On one possession, Jake Lindsey could find himself playing power forward for Utah Pump N’ Run and his coach Todd Phillips. That can be odd, considering that he’s all of 6-foot-4 and best suited to be a point guard.
On another trip, Lindsey could run the offense. If you watch for a few more possessions, he’ll be on the wing, catching and shooting. It all adds up to one versatile package.
Jake Lindsey file
» His father, Dennis, is the Utah Jazz general manager.
» Lindsey played for the Utah Pump N’ Run team, which won the Adidas 64 tournament this past weekend in Las Vegas.
» Lindsey plays high school basketball for Olympus High School.
» Utah, Utah State and Weber State all have expressed interest in Lindsey.
He’s one of the more outwardly competitive players in Utah’s high school hoops scene.
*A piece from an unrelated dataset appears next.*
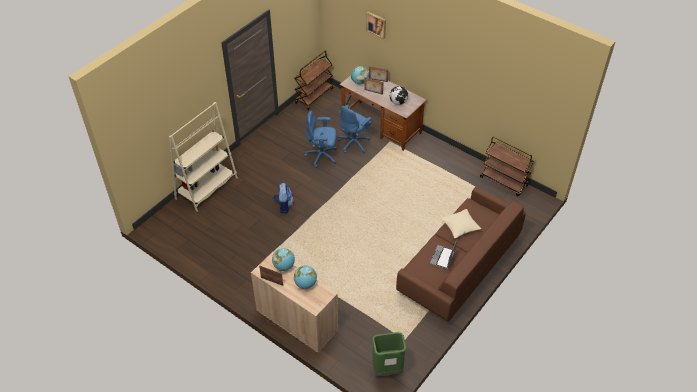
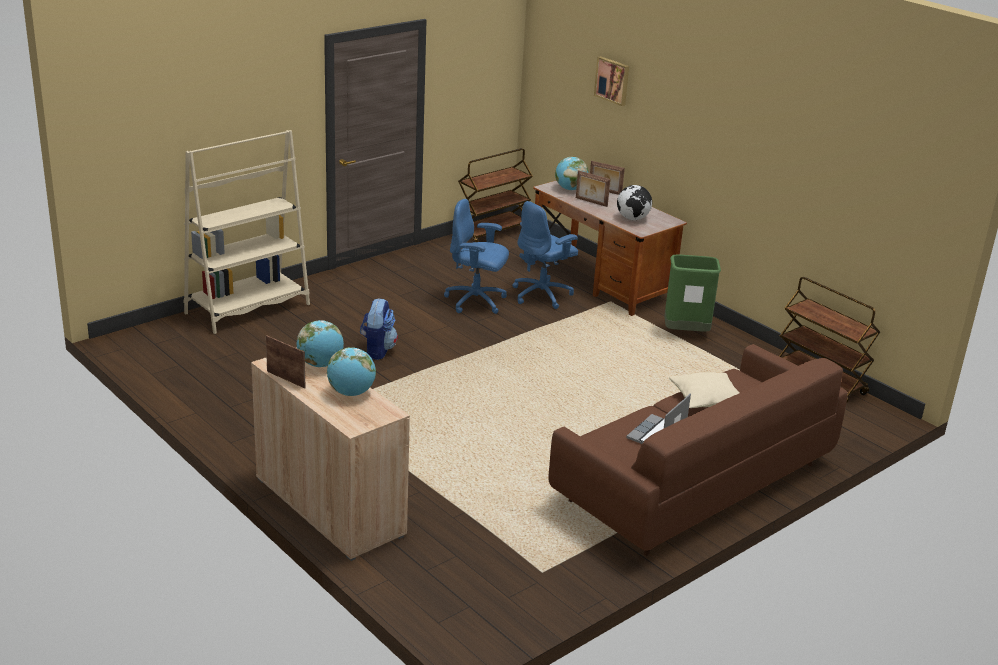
camera: 10 degrees right, 20 degrees down
(387, 369) = (488, 612): green trash can -> green trash can (686, 333)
He’s got the attention of Utah, Utah State and Weber State, and has done it one year after transferring from the San Antonio area.
Jake Lindsey is also the son of Utah Jazz General Manager Dennis Lindsey, the man who changed the face of the franchise in a summer of swift action.
"It’s not bad," Jake said of being a younger Lindsey. "It definitely has its advantages. There’s a little pressure, but honestly I put a lot of pressure on myself."
If he didn’t have a famous father in what is a tight-knit basketball community, Jake Lindsey still would be turning heads. His talent is easy to spot; it’s the reason he stood out in his sophomore year at Olympus High School in Holladay.
He’s capable of playing any of the three perimeter positions. He’s tough and skilled off the dribble and able to penetrate the lane. Lindsey makes life difficult on his opponents defensively with his long arms and anticipation. He’s an effective passer and a smart player, with or without the ball.
Most importantly, his teams always seem to win.
Utah Pump N’ Run’s 17-and-under red team won the Gold Bracket of the Adidas Super 64 this past weekend in Las Vegas. Lindsey was a starter for Phillips, as well as the only rising junior on the team. But that’s Lindsey’s value as a player. He’s been able to integrate himself into a number of different situations and be successful over the past few years.
"He’s becoming a really good player," Dennis Lindsey said. "He’s realizing how much talent he has. He’s always worked hard at becoming a better player. It’s hard sometimes to be a father and watch him. Sometimes, I’ve been too overbearing and we’ve clashed. I realized that I had to step back and let him grow."
Jake credits his father for a competitive fire that stands out in his game and demeanor. The two are close. On draft night in June, when the Jazz acquired Trey Burke in a surprising trade, Jake sat quietly in the media room and watched his father work.
This past week, Dennis spent his time rotating between the USA minicamp where two members of the Jazz — Gordon Hayward and Derrick Favors — were playing, and Jake’s AAU games.
Together, the two have made quite the splash in their respective fields. Dennis imposed his imprint on the organization this summer, while Jake will enter his junior season as a talented guard with great potential.
"Jake’s really smart and he’s very talented," Phillips said. "He’s one of those guys who can help you in a number of ways. He’s played really well this summer, considering that he played on the older team. He should’ve been on our 16-and-under team. He’s got a lot of potential."
With interest from the local schools, Lindsey hopes to turn them into concrete offers. He knows his jump shot needs to improve; it stands right now as the weakest part of his game. As is, his potential is intriguing. He started his freshman season in high school as a 5-10 point guard. He’s now 6 inches taller. He may have another growth spurt in him before he reaches college.
"When I moved here, I was a little nervous," Lindsey said. "But everyone has done a really good job in making me feel comfortable. I think everyone finds their level. It depends on how much work you put into it."